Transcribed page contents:
::::
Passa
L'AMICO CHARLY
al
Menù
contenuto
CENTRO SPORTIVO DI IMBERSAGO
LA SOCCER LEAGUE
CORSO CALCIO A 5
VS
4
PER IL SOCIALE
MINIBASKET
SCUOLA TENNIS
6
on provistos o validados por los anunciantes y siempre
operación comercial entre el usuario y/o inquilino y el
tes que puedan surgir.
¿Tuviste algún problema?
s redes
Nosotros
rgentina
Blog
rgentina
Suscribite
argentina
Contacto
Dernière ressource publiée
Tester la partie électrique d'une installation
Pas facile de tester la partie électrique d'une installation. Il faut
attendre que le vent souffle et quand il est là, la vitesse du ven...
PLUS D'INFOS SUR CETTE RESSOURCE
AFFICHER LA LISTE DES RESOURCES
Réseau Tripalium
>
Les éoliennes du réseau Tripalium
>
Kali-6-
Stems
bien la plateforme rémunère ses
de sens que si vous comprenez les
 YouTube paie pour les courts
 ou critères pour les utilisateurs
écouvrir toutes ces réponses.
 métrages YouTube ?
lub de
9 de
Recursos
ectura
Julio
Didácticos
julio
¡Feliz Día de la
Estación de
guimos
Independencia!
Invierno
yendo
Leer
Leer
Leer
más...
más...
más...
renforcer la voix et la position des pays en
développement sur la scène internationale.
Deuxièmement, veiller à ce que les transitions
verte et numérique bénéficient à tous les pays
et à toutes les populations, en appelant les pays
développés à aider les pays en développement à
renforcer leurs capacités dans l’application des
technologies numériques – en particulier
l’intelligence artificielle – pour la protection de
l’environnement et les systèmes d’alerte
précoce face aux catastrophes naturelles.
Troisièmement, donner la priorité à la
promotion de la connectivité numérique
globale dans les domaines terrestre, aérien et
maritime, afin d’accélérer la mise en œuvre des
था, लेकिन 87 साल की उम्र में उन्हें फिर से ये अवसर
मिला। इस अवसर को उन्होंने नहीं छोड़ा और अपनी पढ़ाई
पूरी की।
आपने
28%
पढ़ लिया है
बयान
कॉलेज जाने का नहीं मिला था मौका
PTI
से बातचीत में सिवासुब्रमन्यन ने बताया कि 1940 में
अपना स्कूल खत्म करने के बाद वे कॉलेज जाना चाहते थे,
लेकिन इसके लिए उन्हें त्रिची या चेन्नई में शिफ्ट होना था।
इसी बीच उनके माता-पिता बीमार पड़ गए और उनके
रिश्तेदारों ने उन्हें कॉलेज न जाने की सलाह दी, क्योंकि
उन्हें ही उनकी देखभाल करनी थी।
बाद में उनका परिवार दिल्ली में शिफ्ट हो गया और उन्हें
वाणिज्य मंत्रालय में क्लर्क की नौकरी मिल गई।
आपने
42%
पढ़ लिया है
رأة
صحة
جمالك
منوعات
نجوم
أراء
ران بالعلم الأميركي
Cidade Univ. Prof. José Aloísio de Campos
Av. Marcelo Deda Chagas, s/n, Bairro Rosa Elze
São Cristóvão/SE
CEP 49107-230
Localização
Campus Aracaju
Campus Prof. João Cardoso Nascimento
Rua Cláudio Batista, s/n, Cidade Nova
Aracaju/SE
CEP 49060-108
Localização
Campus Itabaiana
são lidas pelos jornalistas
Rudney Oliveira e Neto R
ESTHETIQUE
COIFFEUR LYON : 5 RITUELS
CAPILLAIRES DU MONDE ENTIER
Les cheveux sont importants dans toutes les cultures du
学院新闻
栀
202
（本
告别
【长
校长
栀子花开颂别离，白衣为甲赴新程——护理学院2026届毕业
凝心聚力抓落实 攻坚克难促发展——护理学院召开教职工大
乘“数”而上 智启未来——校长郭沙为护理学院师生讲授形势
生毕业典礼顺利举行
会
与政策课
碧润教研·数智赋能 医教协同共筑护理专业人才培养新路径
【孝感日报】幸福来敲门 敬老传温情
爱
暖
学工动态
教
::::
▶ REQUIREMENT: Extract each line holding the word "développement" from the records.

▶ WRITTEN SOLUTION:
développement sur la scène internationale.
développés à aider les pays en développement à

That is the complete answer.